Es difícil hacerse querer de verdad.
Para cualquier ser humano. Más aún si uno es de afuera. No digo extranjero, pues son muchos los que, a pesar de haber nacido en otras latitudes, no se sienten extraños en el país en el cual, por un motivo u otro, les ha tocado vivir y laborar. Más difícil que hacerse querer es el ser apreciado por su justo valor. Casi siempre se da en todas partes, el contradictorio y maniqueista fenómeno de una polarización funesta. Xenofobia por un lado. Xenofobia por otro. Ambas generalmente irracionales. El trópico no se salva de este mal. Muy al contrario, lo padece de modo más agudo…
Ejemplos: un mecánico sueco puede convertirse de la noche a la mañana en un gran ingeniero civil. Un simple practicante o enfermero alemán puede volverse médico y hacer milagros. Un maestro de obras napolitano llegar a ser arquitecto de maravillas. Un hábil maestro de escuela polonés o ruso transformarse en genial profesor universitario. Un trompetista finlandés hacer de director de orquesta sinfónica. Cualquier modistilla más o menos francófona resultar de repente insigne exponente de la «haute couture» parisiense. Un pobre ayudante de cocina sevillano, amanecer un buen día como flamante dueño de un restaurante exclusivo. Casos estos, entre muchos, de xenofilia delirante. Por parte de irremediables bobalicones que con aspavientos histéricos y adulaciones rastreras admiran desenfrenadamente todo cuando provenga de fuera. A menudo con profundo cuan injustificado desprecio por los valores del propio pueblo.

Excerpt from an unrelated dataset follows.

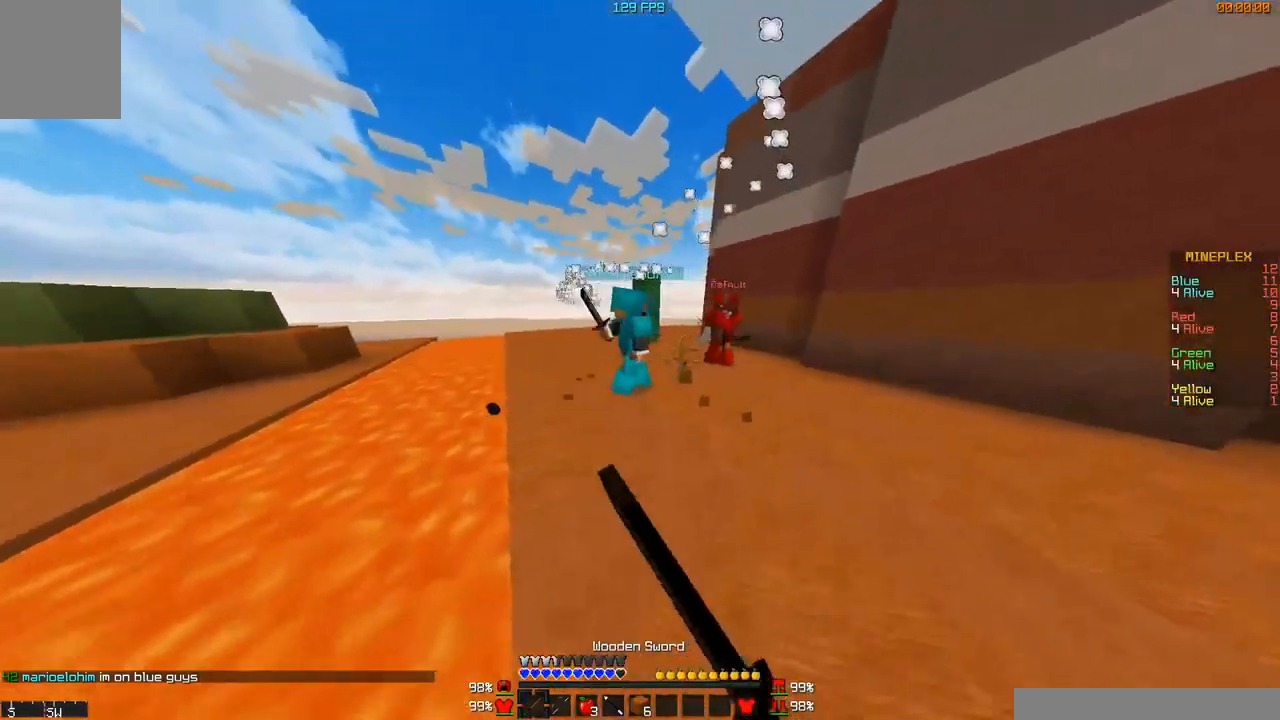
{"keys": ["d", "w"], "mouse": ["left"], "events": [[34, "mouse_left", "down"], [117, "mouse_left", "up"], [234, "mouse_left", "down"], [334, "mouse_left", "up"], [334, "w", "up"], [384, "mouse_left", "down"], [417, "mouse_left", "up"], [467, "mouse_left", "down"], [467, "w", "down"]]}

En cambio: ¡cuántos extranjeros, sin razón alguna, son menospreciados por el solo hecho de no ser de aquí! Turcos, polacos, gringos, judíos. Aunque los tales turcos no sean turcos sino persas o guajiros. Ni los polacos sean polacos, sino checos o tolimenses. Ni los gringos sean gringos, sino belgas o santandereanos. Ni los judíos sean judíos sino armenios, catalanes o antioqueños… Lo importante es la impresión que se tenga de tales extranjeros, reales o ficticios. No importa que sean buenos, capaces, útiles y hasta necesarios para el país. Nada de eso cuenta para los fanáticos cuan estúpidos patrioteros –que no son patriotas–, quienes odian a cuentos sean o les parezcan extranjeros. Aunque a menudo de ellos mismos lleven y ostenten apellidos de clara y oscura ascendencia foránea. T se llamen, por ejemplo: Ulkmann o Svolochevsky. Mac Dirty o Bazzorello. Medchúny o Trelopulos. Pisbogaz o Xerrabrut… ¡pobres chauvinistas artificiales!
Entre los «extranjeros» más útiles en el campo cultural, que pasaron por Barranquilla, deben recordarse con gratitud a hombres como José Beck y Manfred Peter. Quienes entre cuantos se sucedieron en la dirección u orientación del Colegio Alemán, hicieron verdaderamente honor a la patria de Kant y Goethe. De Dürer y de Bach. Ambos rectores nombrados no han sido superados ni igualados por los que les siguieron. Hay que recordad también a Jack Brockman y Jhon L. Dennis, quienes en distintas épocas dirigieron el Centro Cultural Colombo-Americano, con singular acierto y generosa humanidad. Cuantos trataron de igualarlos no lo lograron. Como ellos, también Miriam Dickason y Alvyn Schutmaat, ambos inolvidables, que dirigieron los Colegios Americanos, se nos perdieron lamentablemente.
Y ahora, me encuentro, a mi regreso de Europa, con otra grande e irreparable pérdida. Se nos ha ido Claude Merny, el magnífico director de la Alianza Colombo-Francesa. (…) Merny, digno representante de la Francia comme il faut, que significa algo parecido a «como Dios manda», se nos dio siempre como un hombre sencillo y recto. Modesto y honrado. Afable y sincero. Inteligente y comprensivo. Su ideario más bien «tradicionalista» no era óbice para una perfecta y humanística comprensión de los problemas que afectan a las nadas populares –más de una vez demostró su pronta solidaridad con quienes la necesitaran–. Tampoco le impedía mantener relaciones respetuosas y hasta amistosas con personas de ideas muy distintas y distantes de las suyas. Aunque fueran extremadamente liberales y hasta de avanzada… Por encima de xenofobias insensatas y de xenofobias insinceras, Merny es un hombre que ha sabido granjearse la simpatía y la estimación de tirios y troyanos, y lograr ser apreciado como pocos en su justo valor. Precisamente por esa serena ecuanimidad que lo distinguió en todo momento y realzó siempre su natural nobleza.
No puedo dejar de añadir con emoción y gratitud, en nombre del IEA, del ILM, y en el mío propio: ¡Merci, Monsieur Merny!